We still occasionally recommend the R-L226 SNP pack depending on where the YSTR signatures place them on the R-L226 chart. We have added analysis of the branches just above R-L226 since they are important for understanding the progression of YSTR mutations prior to R-L226 and also a good for understanding the geographic migration pattern of L226 just before and just after the L226 mutation. We included quite a few L226 branch equivalents in the L226 SNP pack, so it is economically viable to recommend the L226 SNP pack as an economical alternative to validate the huge signatures of the branches above L226 (there is significant RecLOH involved in pre-L226 YSTR signatures).

Dave-V
10-01-2020, 05:11 PM
With FTDNA pricing, multiple upgrades are always more costly than going directly with Big Y700. The price difference has not been that much until recently. During the last sale, the upgrade charges from Y37 to Y67 to Y111 to Big Y700 has gone up significantly.

I agree it's hard to keep up with pricing and sales etc, but I don't think there is still that much difference right now between multiple upgrades and direct purchase.

Based on some exploration right now (with no sales in place), the direct prices (all in USD) are Y37 = $119, Y111 = $249, and Big Y700 = $449.

Skipping the Y67 level, upgrades are Y37->Y111 = $139, Y37->BigY = $339, Y111->BigY = $239.

So taking a Y37 first and then upgrading to Big Y is 119+339 = 458 or $9 more than a direct Big Y purchase. Taking a Y111 first and then upgrading to Big Y is 249+239 = 488 which is $39 more than a direct Big Y purchase. The highest additional price is if you took Y37 first, then upgraded to Y111, then upgraded to Big Y which would be 119+139+239 = 497. That's $48 more than Big Y direct but that's only an 11% increase.

Certainly I agree with you it's better to go direct if you can and avoiding an 11% increase is a good thing. But if you played it smarter and got those upgrades during sales periods, you should be able to knock at least $20 off those upgrade costs each time. At that point you'd be taking a Y37 then Y111 then Big Y for only $8 more than you would have paid for a direct Big Y. And that's not even counting the chance that the prices themselves including upgrades would fall over the period that you're taking these tests.

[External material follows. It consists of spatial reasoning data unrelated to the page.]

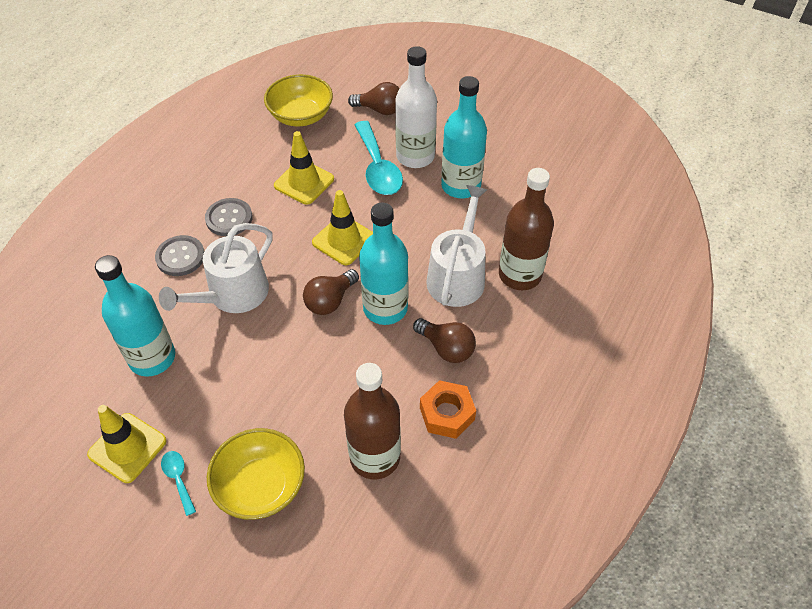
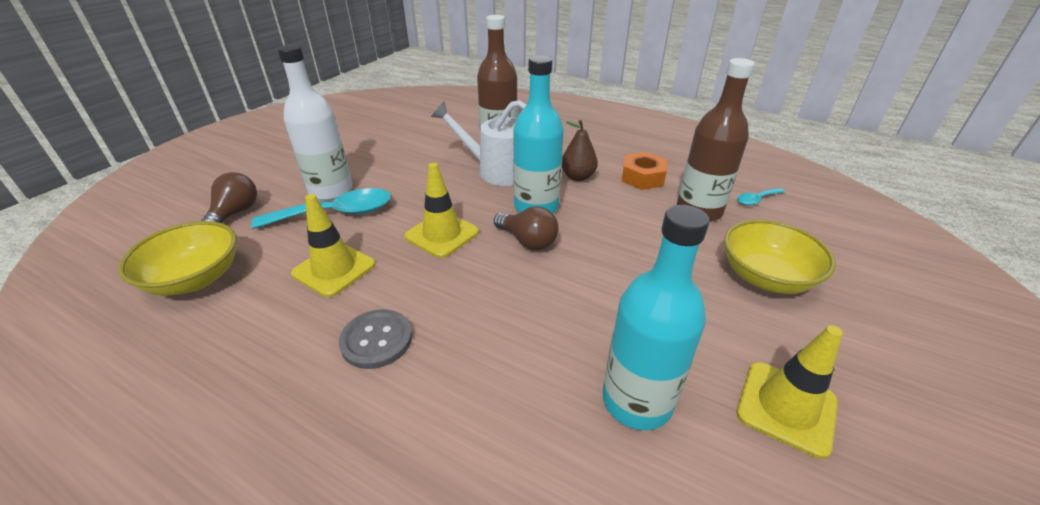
camera: 90 degrees left, 15 degrees down
grey button [155,235,204,276] -> none
white watering can [159,223,273,313] -> none
turquoise spoon [161,451,196,516] -> turquoise spoon moved to [737,188,785,206]
brown light bulb [413,318,476,363] -> brown pear [562,120,598,181]
turquoise bottle [441,76,487,198] -> none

I'm not arguing FOR the multiple upgrade path as a first choice, only saying that I don't think there's a significant price issue with it. The real downside is the extra time spent at lower levels if those haven't helped to answer the questions you were hoping to get answers for.

TigerMW
10-01-2020, 06:57 PM
Everyone realizes that WGS tests are NOT inherently less costly to run than targeted Y NGS tests, right?

They are both running on the same equipment, Next Generation Sequencing equipment. The targeting actually saves costs as the WGS tests chug on for quite a bit on longer to to cover the whole genome to the specs stated.

The reason why WGS tests are sometimes inexpensive is that vendors want your data for other reasons, be it for big pharma research or medical research or what you have. This means those vendors are willing to subsidize the costs with the intent to make more money elsewhere.

It's the same old story why Google and Facebook are free. High tech CEOs like Apple's have told us this for years. If you are getting a product for free then - YOU ARE THE PRODUCT.

In the case of Big Y700, FTDNA does have additional cost. The Y111 STR panel is actually a second test embedded in the Big Y700 "package". I don't know how much Y111 STR panel costs to run. Accounting-wise, they may allocate little of the machinery costs to it. As an example, the equipment may already be fully depreciated.